TASK STATEMENT
All lines of the records below that contain the word "shoulder" must be listed.

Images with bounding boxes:

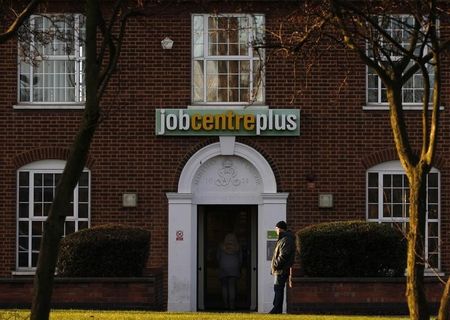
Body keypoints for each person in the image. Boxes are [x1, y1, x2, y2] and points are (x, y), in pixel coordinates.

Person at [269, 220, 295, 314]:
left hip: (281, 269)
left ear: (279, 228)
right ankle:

---

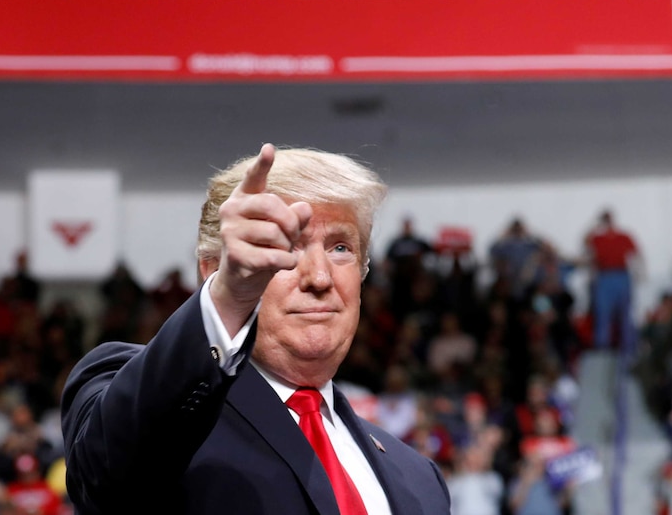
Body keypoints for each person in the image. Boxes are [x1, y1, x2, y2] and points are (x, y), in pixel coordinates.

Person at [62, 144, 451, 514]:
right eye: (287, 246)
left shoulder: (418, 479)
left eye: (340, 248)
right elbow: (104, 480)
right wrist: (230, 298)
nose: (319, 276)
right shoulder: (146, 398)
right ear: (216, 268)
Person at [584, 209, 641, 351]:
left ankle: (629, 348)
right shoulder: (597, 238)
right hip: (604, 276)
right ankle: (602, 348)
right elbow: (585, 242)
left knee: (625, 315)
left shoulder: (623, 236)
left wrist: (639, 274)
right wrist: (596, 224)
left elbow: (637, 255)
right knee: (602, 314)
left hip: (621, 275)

RESPONSE BOX
left shoulder: (418, 479)
right shoulder: (146, 398)
right shoulder: (597, 238)
left shoulder: (623, 236)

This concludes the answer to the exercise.